Many of our partners used the username and password authentication due to the simplicity of setup. Obviously, this can create problems when passwords expire or a client wants to eliminate access but our scheduled jobs continue to try to access Netsuite from inside our platform until you can't. Netsuite is sunsetting the username/password capability soon.

So with all that said, I have decided I'll work from the inside out. I am going to rewrite my integration from within Netsuite using a variety of Suitescript events and calling out to our own RESTful API which will accept the data.

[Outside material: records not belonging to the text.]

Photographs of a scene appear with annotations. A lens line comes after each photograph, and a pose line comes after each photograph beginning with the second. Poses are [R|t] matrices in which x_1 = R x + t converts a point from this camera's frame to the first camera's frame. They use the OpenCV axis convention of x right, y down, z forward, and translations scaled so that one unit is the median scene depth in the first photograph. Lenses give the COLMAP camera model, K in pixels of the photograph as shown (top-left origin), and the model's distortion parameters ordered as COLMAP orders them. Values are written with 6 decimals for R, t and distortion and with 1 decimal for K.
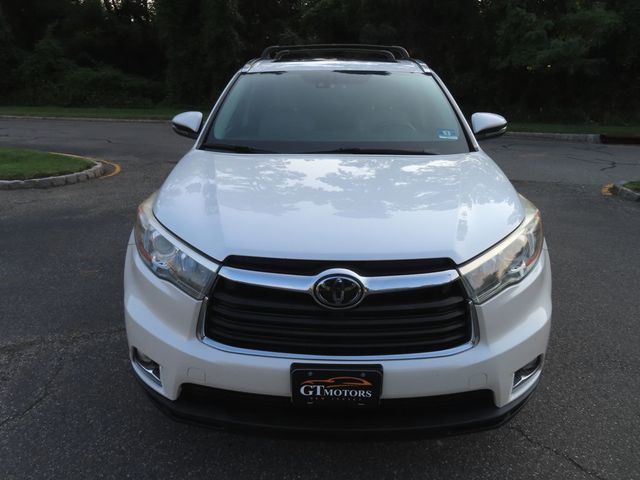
lens RADIAL K [[452.4, 0, 318.3], [0, 452.4, 242.5], [0, 0, 1]] dist [-0.005484, 0.005348]
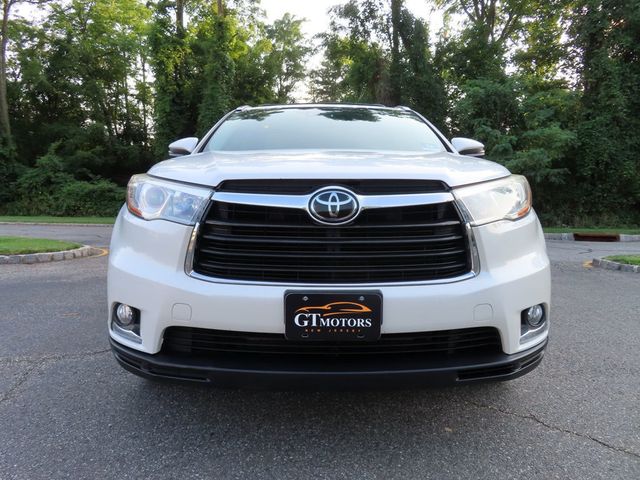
lens RADIAL K [[452.4, 0, 318.3], [0, 452.4, 242.5], [0, 0, 1]] dist [-0.005484, 0.005348]
pose [[0.999500, -0.003246, 0.031449, -0.015459], [0.011089, 0.967516, -0.252566, 0.319781], [-0.029607, 0.252788, 0.967069, 0.050370]]
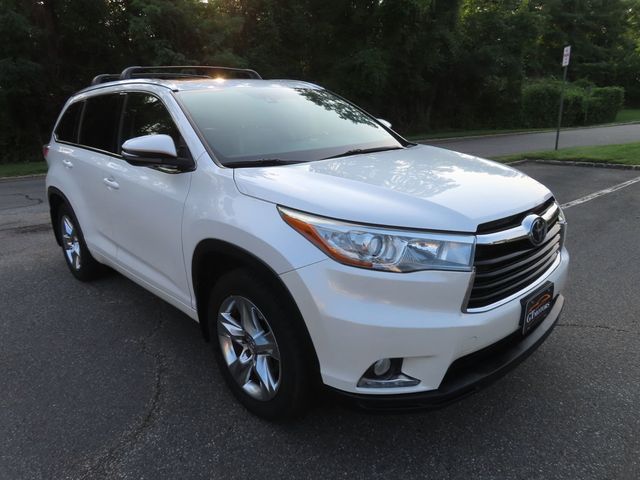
lens RADIAL K [[452.4, 0, 318.3], [0, 452.4, 242.5], [0, 0, 1]] dist [-0.005484, 0.005348]
pose [[0.716983, -0.228642, 0.658527, -0.962582], [0.279375, 0.959743, 0.029051, -0.057280], [-0.638659, 0.163147, 0.751996, 0.313889]]
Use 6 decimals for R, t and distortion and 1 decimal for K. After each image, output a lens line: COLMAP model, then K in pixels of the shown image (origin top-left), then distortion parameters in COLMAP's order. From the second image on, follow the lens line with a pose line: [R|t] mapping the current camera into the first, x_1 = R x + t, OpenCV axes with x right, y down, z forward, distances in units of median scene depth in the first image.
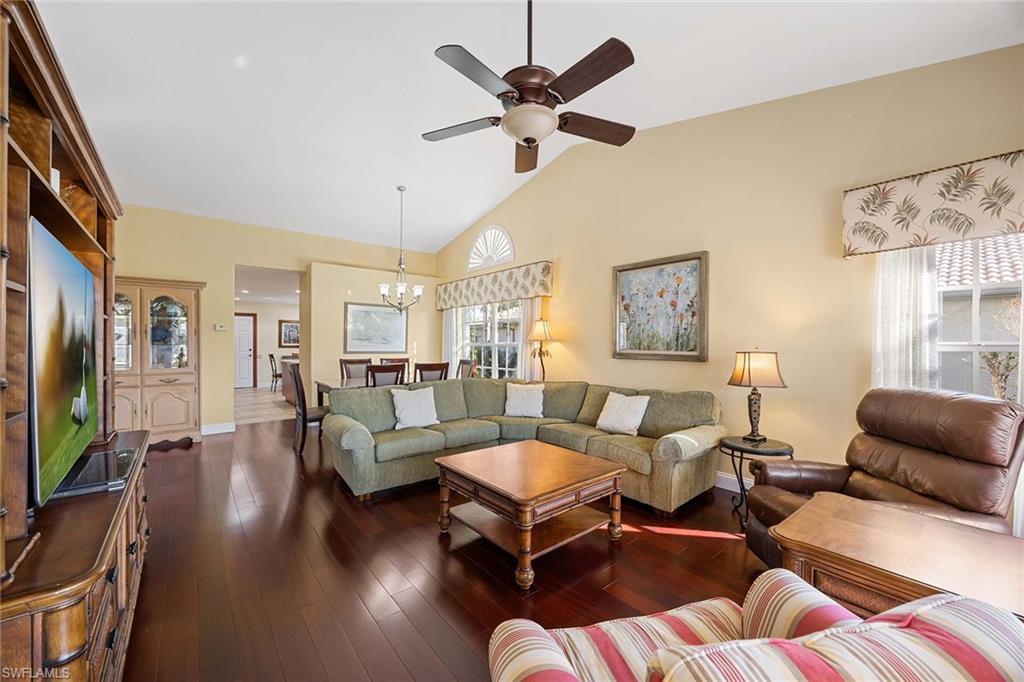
lens RADIAL K [[390.3, 0, 505.1], [0, 390.3, 341.0], [0, 0, 1]] dist [-0.002679, -0.000049]
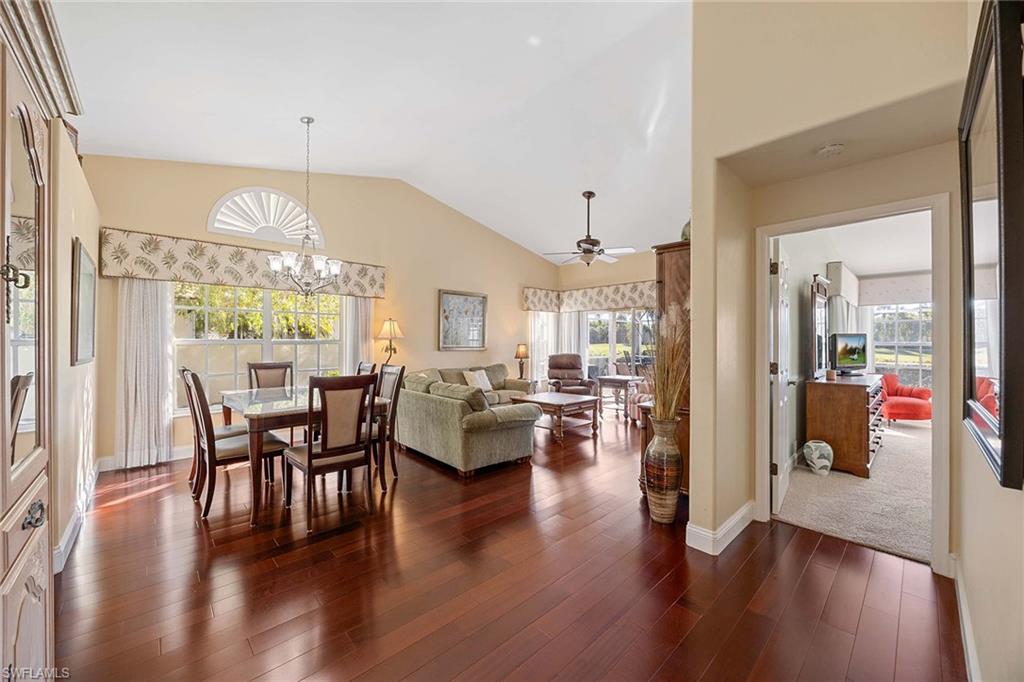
lens RADIAL K [[390.3, 0, 512.8], [0, 390.3, 338.2], [0, 0, 1]] dist [-0.002679, -0.000049]
pose [[-0.081625, 0.008687, 0.996625, -1.055858], [-0.005101, 0.999945, -0.009134, 0.007320], [-0.996650, -0.005829, -0.081576, 0.728470]]
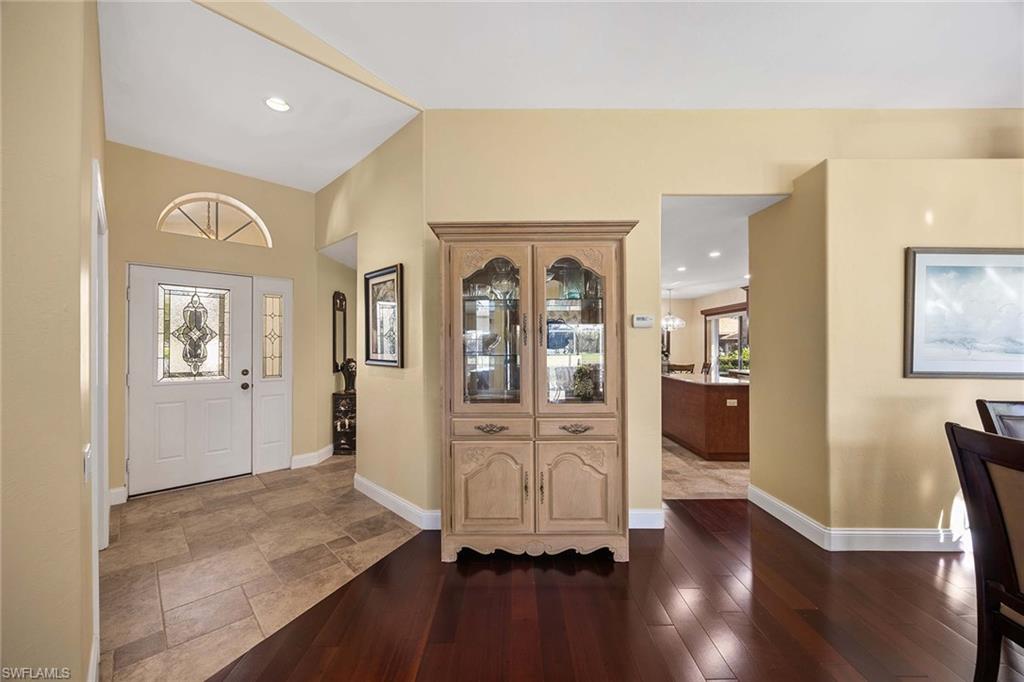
lens RADIAL K [[390.3, 0, 512.1], [0, 390.3, 344.8], [0, 0, 1]] dist [-0.002679, -0.000049]
pose [[0.778510, -0.002778, -0.627626, -0.592869], [0.001895, 0.999996, -0.002075, -0.000173], [0.627630, 0.000426, 0.778512, 0.548460]]
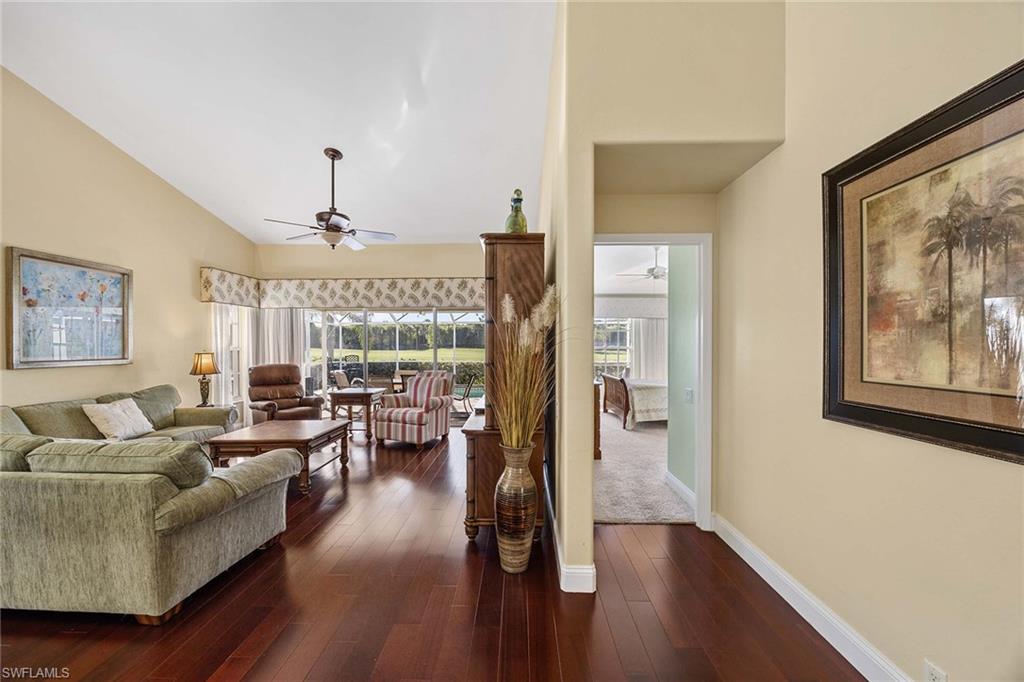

This may cause some problems for debugging or troubleshooting any possible errors but we also have an endpoint we will write errors to that will essentially duplicate the execution log of a script. With the exception of invalid license keys to our API, we should be able to generally troubleshoot most issues.

I will use UserEventScripts to attach actions of records to trigger Map/Reduce scripts to loop through unimported records and throttle the calls on our end using our own governance methods tweaking it based on customer commitments ($$$).

I will also use a public Suitelet webhook that will do nothing more than wake up, obtaining updated info by retrieving info via our RESTful api and then going back to sleep. Clean.

Using a combination of RESTlets, Suitelets, and javascript, I will beat permission issues related to users who don't have access to needed records, slower data transfer times and clunky popups that call unfamiliar UIs possibly confusing user experience. Rounding out a good, fast, and usable solution all without needing to use OAuth.